Personal information
- Full name: Joël Fabrice Goho Bah Thomas
- Date of birth: 30 June 1987 (age 38)
- Place of birth: Caen, France
- Height: 1.90 m (6 ft 3 in)
- Position: Forward

Youth career
- Caen
- Bordeaux

Senior career*
- Years: Team / Apps / (Gls)
- 2005–2007: Bordeaux / 28 / (9)
- 2007: 1. FC Kaiserslautern / 4 / (2)
- 2008–2009: Hamilton Academical / 26 / (3)
- 2009–2010: Colchester United / 4 / (0)
- 2009–2010: → Hamilton Academical (loan) / 11 / (3)
- 2010: Hamilton Academical / 3 / (0)
- 2011: Ionikos / 9 / (3)
- 2012–2013: Turnu Severin / 27 / (6)
- 2013–2014: Dinamo București / 15 / (2)
- 2015: CA Bastia / 1 / (0)
- 2016: Raith Rovers / 8 / (3)
- 2016–2017: FC Dordrecht / 32 / (7)
- 2017: FC Oss / 0 / (0)
- 2017–2018: FC Eindhoven / 17 / (5)
- 2019: UE Engordany / 0 / (0)
- Total:  / 185 / (43)

= Joël Thomas =

French footballer (born 1987)

Joël Fabrice Goho Bah Thomas (born 30 June 1987) is a French footballer who last played for Andorran Primera Divisió side UE Engordany.

==Club career==
Thomas joined Bordeaux in 2005, and spent two years with them, before moving to Germany with Kaiserslautern.
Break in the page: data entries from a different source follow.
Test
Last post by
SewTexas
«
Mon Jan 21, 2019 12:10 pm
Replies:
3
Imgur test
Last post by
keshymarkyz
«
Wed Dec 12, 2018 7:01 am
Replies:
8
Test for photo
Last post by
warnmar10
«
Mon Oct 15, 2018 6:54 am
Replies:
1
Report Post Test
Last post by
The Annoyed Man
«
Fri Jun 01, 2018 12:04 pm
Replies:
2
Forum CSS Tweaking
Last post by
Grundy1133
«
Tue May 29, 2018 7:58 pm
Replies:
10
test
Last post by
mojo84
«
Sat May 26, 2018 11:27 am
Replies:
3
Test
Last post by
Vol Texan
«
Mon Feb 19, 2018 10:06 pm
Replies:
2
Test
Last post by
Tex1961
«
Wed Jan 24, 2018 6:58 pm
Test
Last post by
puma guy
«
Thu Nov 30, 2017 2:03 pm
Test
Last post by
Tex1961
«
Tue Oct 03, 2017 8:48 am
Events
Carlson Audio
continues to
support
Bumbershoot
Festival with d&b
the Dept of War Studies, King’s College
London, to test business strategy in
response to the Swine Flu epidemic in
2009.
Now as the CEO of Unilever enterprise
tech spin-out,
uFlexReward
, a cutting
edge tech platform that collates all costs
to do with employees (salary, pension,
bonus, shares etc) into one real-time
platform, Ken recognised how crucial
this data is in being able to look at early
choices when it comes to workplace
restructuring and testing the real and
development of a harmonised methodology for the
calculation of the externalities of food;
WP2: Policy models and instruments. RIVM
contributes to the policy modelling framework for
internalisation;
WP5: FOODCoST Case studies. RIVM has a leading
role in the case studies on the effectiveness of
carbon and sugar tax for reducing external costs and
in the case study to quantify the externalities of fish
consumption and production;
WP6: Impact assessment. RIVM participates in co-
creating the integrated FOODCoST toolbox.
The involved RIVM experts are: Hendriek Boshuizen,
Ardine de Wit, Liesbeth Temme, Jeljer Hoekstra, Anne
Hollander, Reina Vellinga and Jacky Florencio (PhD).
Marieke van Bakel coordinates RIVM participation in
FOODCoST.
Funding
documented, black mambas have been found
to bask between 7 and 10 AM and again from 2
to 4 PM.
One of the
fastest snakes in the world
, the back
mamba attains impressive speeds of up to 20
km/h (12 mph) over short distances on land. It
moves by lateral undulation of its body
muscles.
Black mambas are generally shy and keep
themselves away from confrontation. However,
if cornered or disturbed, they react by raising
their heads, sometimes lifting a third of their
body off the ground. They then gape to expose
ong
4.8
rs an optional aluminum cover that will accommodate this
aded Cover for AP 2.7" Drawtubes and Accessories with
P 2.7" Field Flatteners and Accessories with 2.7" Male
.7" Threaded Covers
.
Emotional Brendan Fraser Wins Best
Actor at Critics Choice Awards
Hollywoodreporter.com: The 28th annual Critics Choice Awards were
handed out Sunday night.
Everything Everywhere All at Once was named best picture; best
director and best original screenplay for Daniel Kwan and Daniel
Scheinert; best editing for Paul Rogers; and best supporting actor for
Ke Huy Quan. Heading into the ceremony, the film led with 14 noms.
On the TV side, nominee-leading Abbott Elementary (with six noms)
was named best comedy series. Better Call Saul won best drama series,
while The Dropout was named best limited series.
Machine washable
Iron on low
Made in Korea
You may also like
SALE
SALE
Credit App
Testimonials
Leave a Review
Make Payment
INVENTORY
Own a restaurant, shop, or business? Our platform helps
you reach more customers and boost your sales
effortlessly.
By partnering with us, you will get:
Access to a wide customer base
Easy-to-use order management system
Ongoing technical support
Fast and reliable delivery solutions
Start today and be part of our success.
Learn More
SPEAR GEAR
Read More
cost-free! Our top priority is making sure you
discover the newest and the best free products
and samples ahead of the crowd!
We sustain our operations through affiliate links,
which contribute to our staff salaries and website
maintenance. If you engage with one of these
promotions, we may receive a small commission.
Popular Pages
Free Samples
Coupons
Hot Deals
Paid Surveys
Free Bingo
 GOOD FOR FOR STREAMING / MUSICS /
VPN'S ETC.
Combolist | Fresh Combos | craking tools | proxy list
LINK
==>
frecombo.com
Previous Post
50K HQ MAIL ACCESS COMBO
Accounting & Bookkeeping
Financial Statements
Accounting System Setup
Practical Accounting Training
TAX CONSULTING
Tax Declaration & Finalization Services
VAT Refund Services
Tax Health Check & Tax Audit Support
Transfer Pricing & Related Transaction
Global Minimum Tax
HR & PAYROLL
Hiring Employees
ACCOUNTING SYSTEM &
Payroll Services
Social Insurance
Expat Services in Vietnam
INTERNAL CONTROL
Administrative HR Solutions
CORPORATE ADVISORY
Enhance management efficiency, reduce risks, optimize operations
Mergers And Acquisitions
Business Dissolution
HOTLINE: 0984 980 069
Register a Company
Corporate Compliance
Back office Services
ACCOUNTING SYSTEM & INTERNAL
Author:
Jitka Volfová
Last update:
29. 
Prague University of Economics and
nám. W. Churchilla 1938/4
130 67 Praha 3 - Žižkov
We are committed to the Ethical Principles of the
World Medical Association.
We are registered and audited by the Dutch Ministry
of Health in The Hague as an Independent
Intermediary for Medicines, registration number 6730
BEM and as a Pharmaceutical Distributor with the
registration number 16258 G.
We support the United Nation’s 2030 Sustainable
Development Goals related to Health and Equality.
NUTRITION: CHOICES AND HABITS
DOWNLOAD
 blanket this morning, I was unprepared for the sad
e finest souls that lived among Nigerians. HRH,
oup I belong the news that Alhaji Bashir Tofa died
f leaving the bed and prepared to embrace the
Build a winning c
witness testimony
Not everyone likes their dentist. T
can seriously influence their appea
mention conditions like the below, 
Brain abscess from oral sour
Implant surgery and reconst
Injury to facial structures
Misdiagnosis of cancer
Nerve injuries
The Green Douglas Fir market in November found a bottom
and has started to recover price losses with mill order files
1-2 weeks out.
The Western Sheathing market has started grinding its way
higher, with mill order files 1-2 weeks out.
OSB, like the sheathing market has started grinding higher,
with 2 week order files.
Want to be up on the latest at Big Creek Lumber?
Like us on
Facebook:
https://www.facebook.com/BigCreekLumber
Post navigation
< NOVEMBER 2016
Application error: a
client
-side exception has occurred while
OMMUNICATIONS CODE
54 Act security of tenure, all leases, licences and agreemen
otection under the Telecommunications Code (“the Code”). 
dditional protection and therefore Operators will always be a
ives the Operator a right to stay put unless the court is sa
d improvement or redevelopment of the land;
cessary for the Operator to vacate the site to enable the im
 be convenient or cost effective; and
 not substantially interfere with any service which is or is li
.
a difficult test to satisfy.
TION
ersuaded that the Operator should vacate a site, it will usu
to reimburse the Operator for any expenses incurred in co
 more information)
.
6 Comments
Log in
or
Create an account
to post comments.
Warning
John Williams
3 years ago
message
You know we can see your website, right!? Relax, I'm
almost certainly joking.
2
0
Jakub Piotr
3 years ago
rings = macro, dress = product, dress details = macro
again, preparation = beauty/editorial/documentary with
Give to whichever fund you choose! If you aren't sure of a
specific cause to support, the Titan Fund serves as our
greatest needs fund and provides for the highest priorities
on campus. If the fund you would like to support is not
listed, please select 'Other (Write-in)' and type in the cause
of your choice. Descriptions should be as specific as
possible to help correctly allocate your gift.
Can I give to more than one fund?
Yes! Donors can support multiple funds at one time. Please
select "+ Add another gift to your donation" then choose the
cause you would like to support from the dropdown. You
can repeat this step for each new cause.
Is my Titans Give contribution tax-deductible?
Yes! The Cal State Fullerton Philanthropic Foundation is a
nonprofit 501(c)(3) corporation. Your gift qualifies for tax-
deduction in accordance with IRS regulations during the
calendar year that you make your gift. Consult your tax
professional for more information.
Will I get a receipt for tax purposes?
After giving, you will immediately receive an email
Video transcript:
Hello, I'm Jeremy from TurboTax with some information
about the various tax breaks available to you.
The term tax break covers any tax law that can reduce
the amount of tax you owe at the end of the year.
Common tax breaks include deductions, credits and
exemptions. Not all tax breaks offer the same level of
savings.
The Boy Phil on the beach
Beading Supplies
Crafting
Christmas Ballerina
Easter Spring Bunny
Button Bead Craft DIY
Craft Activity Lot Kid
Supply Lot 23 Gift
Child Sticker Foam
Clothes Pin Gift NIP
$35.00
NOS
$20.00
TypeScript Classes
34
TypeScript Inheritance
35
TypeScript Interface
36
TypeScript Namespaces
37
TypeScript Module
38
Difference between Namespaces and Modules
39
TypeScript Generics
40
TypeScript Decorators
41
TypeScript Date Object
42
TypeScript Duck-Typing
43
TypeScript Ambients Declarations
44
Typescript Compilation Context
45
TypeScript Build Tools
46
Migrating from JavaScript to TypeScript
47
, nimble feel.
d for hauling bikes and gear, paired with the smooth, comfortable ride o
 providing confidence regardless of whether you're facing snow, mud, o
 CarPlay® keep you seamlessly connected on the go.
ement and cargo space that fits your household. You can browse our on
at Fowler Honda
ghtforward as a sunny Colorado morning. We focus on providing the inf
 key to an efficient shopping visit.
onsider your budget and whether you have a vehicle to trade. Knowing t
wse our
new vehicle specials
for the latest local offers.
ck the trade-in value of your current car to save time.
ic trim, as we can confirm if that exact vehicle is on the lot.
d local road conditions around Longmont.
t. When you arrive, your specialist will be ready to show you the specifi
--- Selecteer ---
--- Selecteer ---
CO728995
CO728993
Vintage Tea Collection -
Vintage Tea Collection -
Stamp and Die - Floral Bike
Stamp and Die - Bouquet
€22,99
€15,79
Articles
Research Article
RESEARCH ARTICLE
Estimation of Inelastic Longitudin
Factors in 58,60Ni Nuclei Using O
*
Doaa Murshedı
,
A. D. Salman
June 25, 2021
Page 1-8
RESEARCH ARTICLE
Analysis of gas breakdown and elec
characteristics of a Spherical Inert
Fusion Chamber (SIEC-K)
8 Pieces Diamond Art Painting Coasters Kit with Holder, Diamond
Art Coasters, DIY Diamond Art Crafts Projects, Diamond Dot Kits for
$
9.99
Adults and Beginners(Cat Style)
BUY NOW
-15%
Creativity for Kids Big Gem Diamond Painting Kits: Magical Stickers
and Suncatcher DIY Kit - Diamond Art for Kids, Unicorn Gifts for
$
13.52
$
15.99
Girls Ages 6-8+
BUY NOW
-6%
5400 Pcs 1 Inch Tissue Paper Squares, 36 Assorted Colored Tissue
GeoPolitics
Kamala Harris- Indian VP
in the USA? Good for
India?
In August 2008, he had a trial with Premier League club Wigan Athletic in August. Shortly after that, Thomas joined Hamilton Accies. He scored in the League Cup tie against Clyde.

He signed for Colchester for a fee of £125,000, on 21 July 2009 from Hamilton Academical.

He rejoined Hamilton Accies on loan in January 2010.

His contract with Colchester United was terminated by mutual consent on 31 July 2010.

On 12 August 2010, Hamilton signed free agent Thomas for a third time ahead of the new SPL season.

Thomas signed a contract of six-month in Greece for Ionikos on 27 January 2011.

In June 2013, Thomas signed a contract for three years with Dinamo București. His first goals for Dinamo were scored in a Romanian Cup game, against Chindia Târgoviște. He was released in December 2015.

On 1 March 2016, it was confirmed that Thomas had signed for Raith Rovers.

In February 2019, he joined UE Engordany.

==International career==
Thomas is eligible to play for France through birth, Ivory Coast through lineage, and was coveted by Mali, while he was playing for Colchester.